Cassette Review: Kissing Party "Looking Back It Was Romantic But At The Time I Was Suffocating" (Fleeting Youth Records)


[$3 // https://fleetingyouthrecords.bandcamp.com/album/looking-back-it-was-romantic-but-at-the-time-i-was-suffocating]

I can't even begin to tell you how much music is submitted to me digitally.    If I took all of the people who I know and like and took just the music they submitted me digitally, I could probably have enough content to fill the website without really writing about anything else.    But then I get all these other people who send me music randomly (the single-serving submissions if you will) and it just gets out of control.    Luckily for me, someone I know and trust the music opinion of sent me this album as a download so I listened to a few songs first (streamed them), decided I liked it and then downloaded it.    As I do with most music, as I listened to it and decided I was going to write a review for it I began looking it up on the internet so as to provide a website for people reading this review to go and find it to listen to themselves since, you know, I can't give you the press link.    That was when I stumbled upon the cassette release by Fleeting Youth Records (Which might have been in the press release I was emailed, but I don't know, I was elected to lead not to read) went and bought it and now here we are.    (And yes, my listening to this album a few times through digitally was enough to justify my buying the cassette and it should be for you as well)

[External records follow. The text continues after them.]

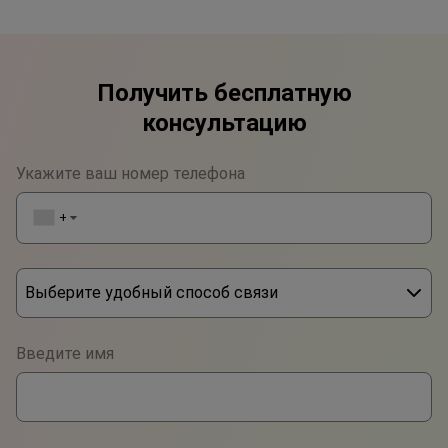
Получить бесплатную
консультацию
Укажите ваш номер телефона
+1
▼
Выберите удобный способ связи
Phone
Введите имя
WhatsApp
Viber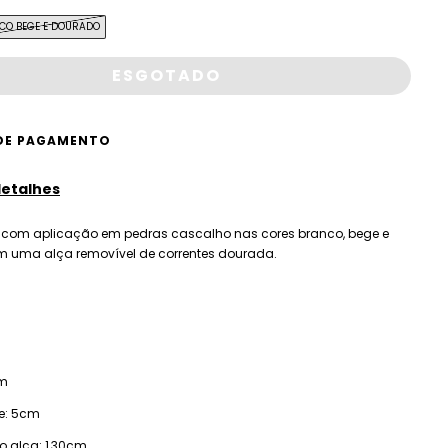
CO BEGE E DOURADO
DE PAGAMENTO
detalhes
h com aplicação em pedras cascalho nas cores branco, bege e
 uma alça removível de correntes dourada.
cm
e: 5cm
 alça: 1,30cm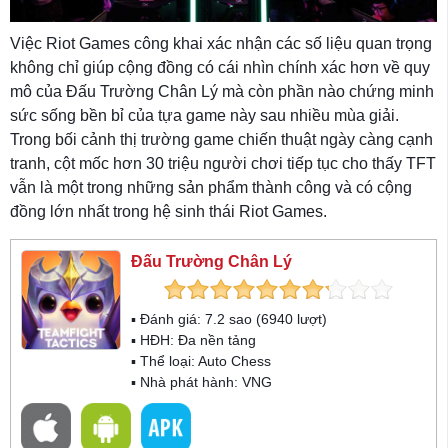
Việc Riot Games công khai xác nhận các số liệu quan trọng
không chỉ giúp cộng đồng có cái nhìn chính xác hơn về quy
mô của Đấu Trường Chân Lý mà còn phần nào chứng minh
sức sống bền bỉ của tựa game này sau nhiều mùa giải.
Trong bối cảnh thị trường game chiến thuật ngày càng cạnh
tranh, cột mốc hơn 30 triệu người chơi tiếp tục cho thấy TFT
vẫn là một trong những sản phẩm thành công và có cộng
đồng lớn nhất trong hệ sinh thái Riot Games.
Đấu Trường Chân Lý
▪ Đánh giá:
7.2
sao (
6940
lượt)
▪ HĐH:
Đa nền tảng
▪ Thể loại:
Auto Chess
▪ Nhà phát hành: VNG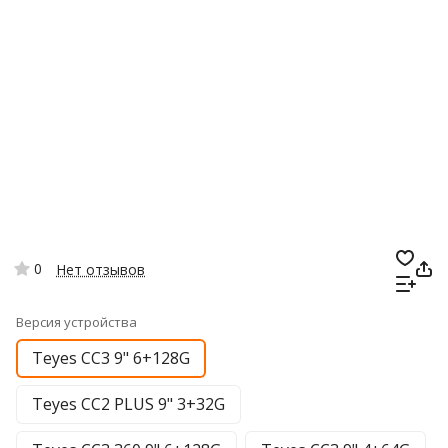
0
Нет отзывов
Версия устройства
Teyes CC3 9" 6+128G
Teyes CC2 PLUS 9" 3+32G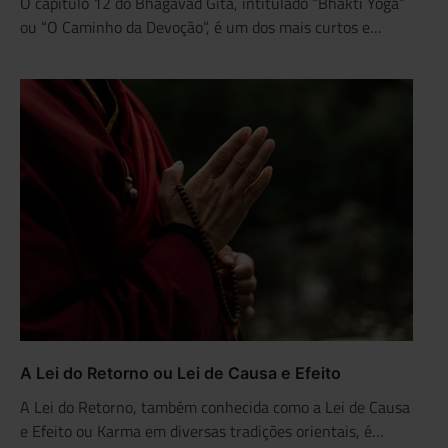
O capítulo 12 do Bhagavad Gita, intitulado “Bhakti Yoga”
ou “O Caminho da Devoção”, é um dos mais curtos e…
A Lei do Retorno ou Lei de Causa e Efeito
A Lei do Retorno, também conhecida como a Lei de Causa
e Efeito ou Karma em diversas tradições orientais, é…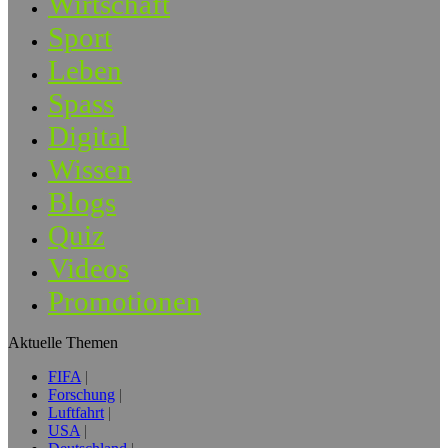
Wirtschaft
Sport
Leben
Spass
Digital
Wissen
Blogs
Quiz
Videos
Promotionen
Aktuelle Themen
FIFA
Forschung
Luftfahrt
USA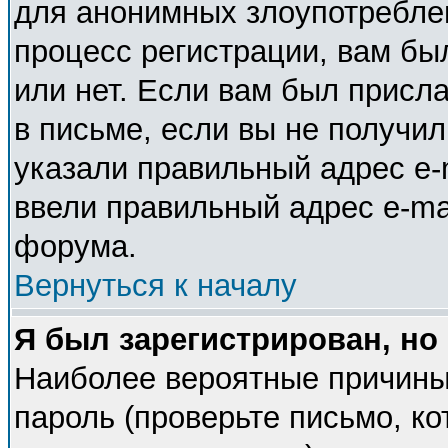
для анонимных злоупотребле
процесс регистрации, вам бы
или нет. Если вам был присла
в письме, если вы не получил
указали правильный адрес e-m
ввели правильный адрес e-ma
форума.
Вернуться к началу
Я был зарегистрирован, но
Наиболее вероятные причины
пароль (проверьте письмо, ко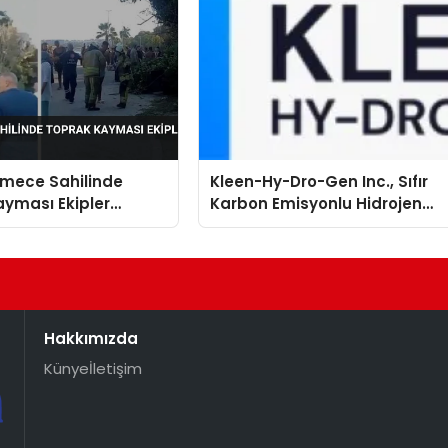
mece Sahilinde
Kleen-Hy-Dro-Gen Inc., Sıfır
yması Ekipler
Karbon Emisyonlu Hidrojen
 Geçti
Isıtma Teknolojisinde ISO ve
TSSA Düzenleyici Onaylarını
Aldı
Hakkımızda
Künye
İletişim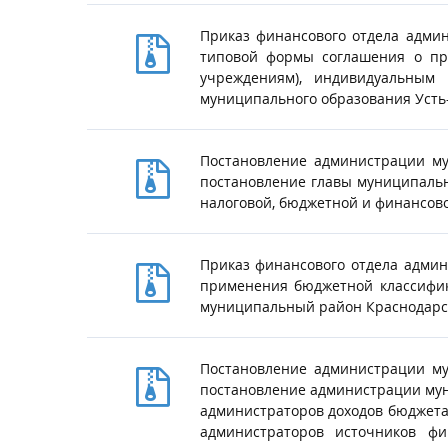
Приказ финансового отдела адми
типовой формы соглашения о пр
учреждениям), индивидуальным
муниципального образования Усть
Постановление администрации му
постановление главы муниципальн
налоговой, бюджетной и финансов
Приказ финансового отдела админ
применения бюджетной классифик
муниципальный район Краснодарск
Постановление администрации му
постановление администрации мун
администраторов доходов бюджета
администраторов источников ф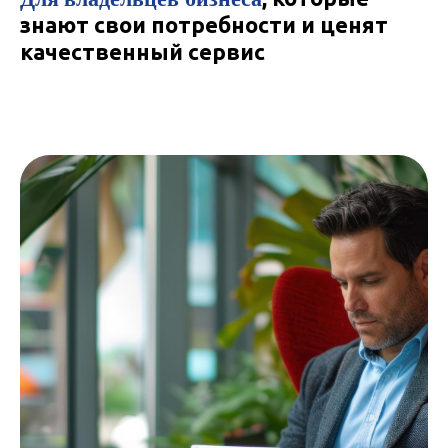
знают свои потребности и ценят
качественный сервис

I also need to take this space to say that this is one of the best album titles I have ever seen.

The overall sound of Kissing Party is a pleasant one.   It's easy on the ears.    The songs range from pop rock to pop punk, but I only really want to call it "pop punk" because through most of the songs there is an underlying punk rock quality.   Bands from That Dog to Blink 182 can be heard coming out as well as Smoking Popes and Cage the Elephant.    It's just one of those cassettes where you don't have to spend a lot of time thinking about what the music is doing, but rather just sit back and enjoy it because you know it's good and the crunchy guitars are not something you have to overthink (like math rock) and so you just play it as loud as you can.

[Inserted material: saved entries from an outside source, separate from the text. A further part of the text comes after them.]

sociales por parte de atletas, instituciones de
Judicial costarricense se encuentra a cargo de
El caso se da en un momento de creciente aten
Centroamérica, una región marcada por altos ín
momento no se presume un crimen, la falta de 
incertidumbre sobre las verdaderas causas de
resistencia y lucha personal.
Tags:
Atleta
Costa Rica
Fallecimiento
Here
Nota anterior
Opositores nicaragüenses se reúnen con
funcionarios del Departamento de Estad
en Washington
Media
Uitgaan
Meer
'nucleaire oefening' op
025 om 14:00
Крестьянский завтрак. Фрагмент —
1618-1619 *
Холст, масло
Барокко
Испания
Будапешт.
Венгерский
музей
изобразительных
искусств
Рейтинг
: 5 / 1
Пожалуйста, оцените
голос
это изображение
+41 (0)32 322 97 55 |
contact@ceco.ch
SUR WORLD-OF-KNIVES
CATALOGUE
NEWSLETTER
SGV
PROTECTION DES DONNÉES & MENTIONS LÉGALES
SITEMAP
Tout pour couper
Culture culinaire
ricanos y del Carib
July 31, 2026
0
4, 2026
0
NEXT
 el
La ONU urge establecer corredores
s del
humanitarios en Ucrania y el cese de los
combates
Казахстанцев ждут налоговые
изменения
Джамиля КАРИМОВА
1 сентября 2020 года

One of my favorite aspects of this cassette though is the lyrics.    Sometimes they're just singing about topics you wouldn't imagine them singing about in such an upbeat manner.    Sometimes it's an entire song or verse I want to quote, but sometimes it can be as simple as me pulling out a line for you such as "Bitch, I'm perfect".     The j-card doesn't fold out into lyrics and while some cassettes do the font becomes so small it can be hard to read so I don't always consider that to be a bad thing.   I remember once though as a kid I bought an album by Smashing Pumpkins (was it "Siamese Dream"?) and they said to mail them a self addressed stamped envelope and they'd send you a lyric sheet, which if I remember was just a purple sheet of paper with lyrics on it, but something like that might be fun for Kissing Party and/or Fleeting Youth Records to consider doing.

You know how certain things seem to be programmed into humans as "bad" and other things as "good"?    Like, certain smells- skunks for instance- are bad, and even to other animals the skunks have a bad smell because they use it as a defense mechanism, and then bad sounds can be nails on a chalkboard.   I feel like Kissing Party is just one of those good sounds that is embedded in our DNA as humans and so I don't know why or cannot imagine someone not wanting to listen to this and enjoy it.    It's not overly poppy or catchy, but yet is poppy and catchy enough that people should be able to find something in it that they enjoy and not say "Oh, it's too _____ for me".     It's the three bears in that way- neither too much nor not enough, it's just right.